BTA, the troubled lender that once bestrode Kazakhstan’s banking sector, has promised that a second restructuring will be its last. The bank is being bailed out to the tune of $12 billion – much to the anger of local rivals.
“I don’t think it’s appropriate to assume that BTA will need any further restructuring of its debt after we finish the second restructuring,” Askhat Beisenbayev, first deputy chairman of BTA’s management board told Emerging Markets, in the bank’s first major interview in six months.
“What we are trying to achieve is to create a prudent structure, ending up with a level of debt that’s supportable by the bank. Providing we achieve this goal, we believe we can turn BTA into a proper working bank again.”
Once the second bailout is complete, Samruk Kazyna, headed by Umirzak Shukeyev, the Kazakh sovereign wealth fund will seek to sell its 81.5% stake in BTA to a private-sector rival. “That is what we have heard, and it’s genuinely a consideration,” said Beisenbayev.
He added that the second bailout was expected to be finalized by the end of May. That deadline may be extended, as BTA’s board fights to repatriate billions of dollars of assets allegedly appropriated between 2005 and 2009 by former chairman Mukhtar Ablyazov, currently being sued by the bank in London’s High Court.
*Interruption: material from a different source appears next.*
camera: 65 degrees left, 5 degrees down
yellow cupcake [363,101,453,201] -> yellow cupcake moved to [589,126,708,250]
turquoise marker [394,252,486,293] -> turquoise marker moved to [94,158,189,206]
We originally aimed to complete the current, second round of restructuring by the end of May,” Beisimbayev said. “But there is a certain risk that the beginning of the second round of restructuring may be delayed until, and perhaps beyond, the end of June for half a month or so.
But BTA’s ongoing special treatment by government officials – the lender is, after all, essentially bankrupt – has caused resentment among rival lenders in Kazakhstan.
Umut Shayakhmetova, chief executive of Kazakhstan’s largest lender, Halyk Savings Bank, said the government should scrap a second bailout and simply let BTA fail.
“A horrible end is better than horror without end,” she said. “The question is whether it’s appropriate to spend $12 billion to support BTA, which isn’t now a systemically important bank.”
Guram Andronikashvili, chairman of the management board at Almaty-based Metrocombank, echoed that. “After the first restructuring, it took a long time for foreign investors to come back to the country and work with Kazakh banks again,” he told Emerging Markets.
“Now we have another restructuring, which means more talk about BTA, so the situation is not great. Though many Kazakh banks are fine, this produces a negative story.”
BTA’s debacle has made European lenders, already retrenching back to their core markets, wary of opening new offices, even in a country whose economy is growing by around 5% a year.
Royal Bank of Scotland sold its retail division after the financial crisis, while Unicredit, several market sources say, is desperate to unwind its position in troubled ATF Bank.
In the mid-2000s foreign banks were queuing up to enter Kazakhstan but now, when one retrenches, or leaves entirely, few seem keen to take their place. “There are no foreign banks looking to come into the country,” says the head of a leading Kazakh lender. “Whoever is here will remain here, but don’t expect any newcomers any time soon.”